Alle diese Unternehmen haben auch positive Auswirkungen auf andere verwandte Sektoren, da neben den direkt mit dem Sektor verbundenen Aktivitäten ein großer Kreis von indirekten internen und externen Akteuren entsteht. Wir denken zum Beispiel an diejenigen, die Wasser und Strom liefern, oder an diejenigen, die die für die Verpackung und Verarbeitung von Produkten und Rohstoffen erforderlichen automatischen Maschinen herstellen, oder auch an diejenigen, die Schalttafeln für diese Anlagen produzieren. Man könnte fast sagen, dass Automatisierung und Lebensmittel Hand in Hand gehen: Wie wir in unserem Blogartikel vom Juni gesehen haben, weist dieser Sektor ebenfalls positive Zahlen auf (u. a. eine durchschnittliche Umsatzsteigerung von 4,7 %).

In diesem Zusammenhang muss man sich der Herausforderungen bewusst werden, die trotz der positiven Tendenzen noch zu bewältigen sind. Der Schutz des „Made in Italy“ gehört zu den strategisch wichtigsten Aktivitäten, denn es wurde berechnet, dass der Umsatz mit gefälschten Produkten Italien einen geschätzten Schaden von 60 Milliarden verursacht.

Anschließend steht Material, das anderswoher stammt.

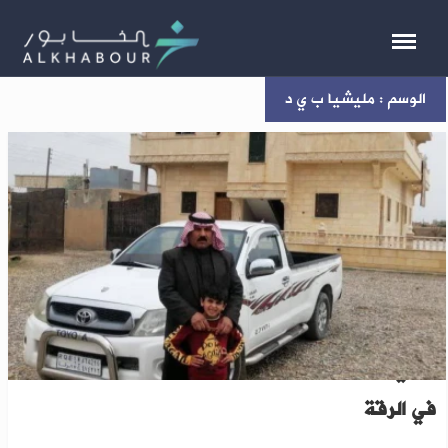
الوسم : مليشيا ب ي د
"ب ي د" تضغط على ناشط ضدها عبر اعتقال والده
في الرقة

In diese Richtung geht auch Federalimentare. Genau auf der Anuga hat die Cibus, die von Federalimentare und Fiere di Parma organisierte internationale Lebensmittelmesse, das das erste Hörpult gegen Italian Sounding. Dies ist eine Form der Irreführung des Verbrauchers, der einem Produkt italienische Herkunft zuschreibt, was in Wirklichkeit nicht der Fall ist. Leider ist dies im Ausland eine weit verbreitete Praxis, die bekämpft werden muss.

„Der Tisch ist die ideale und legale Fortsetzung des Weges von Cibus, der seit jeher das authentische Italienische unterstützt und schützt“, so Antonio Cellie, CEO der Fiere di Parma, „und ein Schritt in Richtung Definition und Messung des Italian Sounding, das Gegenstand einer spezifischen Beobachtungsstelle sein wird, an der wir mit Federalimentare, ICE und Mipaaf arbeiten, um das Phänomen auf den verschiedenen Märkten immer punktueller und wirksamer zu messen und zu bekämpfen.

Der juristische Weg ist nach Ansicht des Präsidenten von Federalimentare, Luigi Scordamaglia, neben der Verbesserung der Vertriebsplattformen und der kontinuierlichen Überwachung der Kommunikation eine der wichtigsten Methoden, um dem Italian Sounding zu begegnen. Darüber hinaus werden Maßnahmen zur Steigerung der Wettbewerbsfähigkeit italienischer Unternehmen in Zukunft unerlässlich sein.

„Es wurde zwar viel erreicht, aber es darf nicht übersehen werden, dass beim Inlandsverbrauch gibt es noch einiges zu tun (wobei die soziale Kluft zwischen denen, die über die Mittel verfügen, und denen, die sie nicht haben, immer noch zu groß ist) – fügt der Präsident hinzu – und insbesondere in Bezug auf Eingriffe in das Wettbewerbsumfeld in denen die italienischen Unternehmen des Sektors tätig sind (Bürokratie und Arbeitskosten). Nur so können wir sagen, dass wir alle Chancen auf dem Markt genutzt und strukturelle Ergebnisse nach Hause gebracht haben.